Je vous l’avais bien dit, à vous les sceptiques qui vous gavez de télévision à sensation : vous pensiez que le pays était au bord de la crise anarchique, que la révolution allait éclater et que nous allions tous périr, exécutés pour motif de traîtrise à la cause. Mais voilà : comme il n’y a pas vraiment de cause, le feu, pourtant bien chaud, brûle rapidement toute sa paille et la fumée se dissipe sous le vent de l’espoir.
L’espoir n’est pas devenu noir. Pas cette fois. Les promesses présidentielles, providentielles, pourrait-on presque dire, ont eu raison du goût de bile que la faim avait laissé dans ces estomacs errants. La grogne s’est tue, du moins pour un temps, et le peuple se reprend d’espérer que les choses iront mieux demain. Mais la lucidité de certains fait mal à entendre : «En quelques jours, raconte ce mécanicien, le pays a reculé de plusieurs années.» La sauvage destruction des propriétés, le saccage des commerces, les voitures incendiées et le pillage font honte aux gens de ce pays. Pas une seule fois n’ai-je entendu quelqu’un me dire que la violence était nécessaire. Qu’elle avait porté fruit. Bien que sympathisant à la cause d’un peuple qui a faim, j’ai été surpris de ne pas trouver d’écho à ma sympathie, de recevoir des hochements de tête pleins d’amertume et de fatalisme. «Rien ne changera jamais ici», me disait encore quelqu’un. J’avoue que ça ressemble étrangement à du désespoir…
Mais enfin, l’accalmie donne à tout le monde une chance de reprendre son souffle. On sort maintenant, et la vie citadine ressemble à peu près à ce qu’elle était il y a quinze jours. Aujourd’hui, pour la première fois, les enfants sont retournés à l’école. Les banques, toujours prudentes, ont timidement ouvert leurs portes hier et j’en connais qui ont poussé des soupirs de soulagement. Les commerces marchent à nouveau et les gens respirent. Bref, la vie reprend, normale ou à peu près, car on ne sait jamais : il suffit de si peu pour que ce semblant de stabilité s’écroule comme le viaduc de la Concorde. Mais puisqu’on ne peut avoir mieux, aussi bien se contenter de ce radeau de la Méduse, puisqu’il suffit à nous maintenir à flot.
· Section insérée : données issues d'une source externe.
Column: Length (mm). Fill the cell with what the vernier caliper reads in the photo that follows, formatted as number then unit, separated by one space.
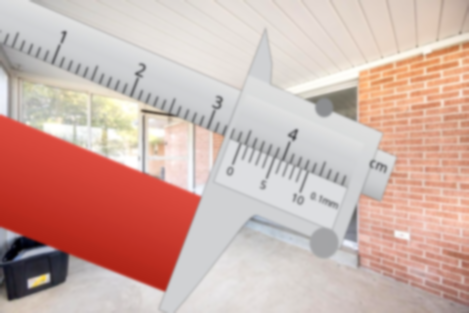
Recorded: 34.4 mm
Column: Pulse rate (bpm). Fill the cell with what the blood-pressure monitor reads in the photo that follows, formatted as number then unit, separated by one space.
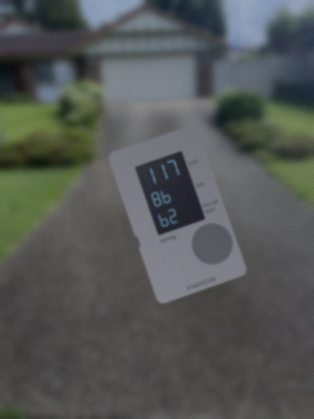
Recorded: 62 bpm
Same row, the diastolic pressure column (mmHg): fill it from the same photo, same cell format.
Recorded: 86 mmHg
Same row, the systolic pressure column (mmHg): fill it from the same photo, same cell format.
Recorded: 117 mmHg
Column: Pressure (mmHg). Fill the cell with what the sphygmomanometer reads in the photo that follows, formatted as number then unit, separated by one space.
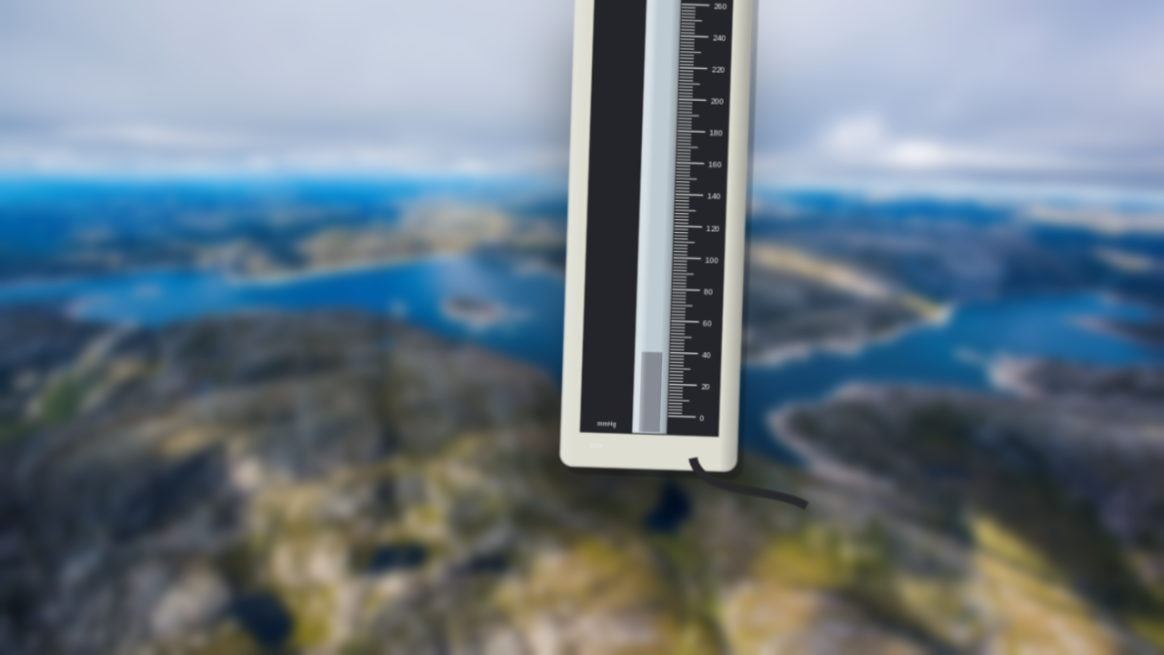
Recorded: 40 mmHg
Stabilité, donc, mais éphémère; capable de durer deux jours ou deux ans avant que le chaos reprenne ses droits. Tout est cyclique ici, depuis la saison des ouragans jusqu’aux émeutes, et si la première revient avec une régularité de pendule (mais une intensité variable, heureusement), on se prend à souhaiter que les secondes se fassent plus espacées… genre comète Halley, par exemple (prochain passage prévu pour 2061, soit dit en passant)…
Tout ça pour vous dire que je tourne, avec cette page, le chapitre des effets néfastes et pernicieux d’un peuple émotif et vous reviendrai sans doute avec des propos plus légers, moins amers, plus ensoleillés, moins chauds, plus gras, moins gris, bref, plus agréables. Car qui a envie d’entendre parler de la misère des autres? Dommage que de ne pas en parler ne la fasse pas disparaître…!
Quel beau texte! Vraiment une écriture de journaliste célèbre. Qu'attends-tu pour devenir « freelance » ??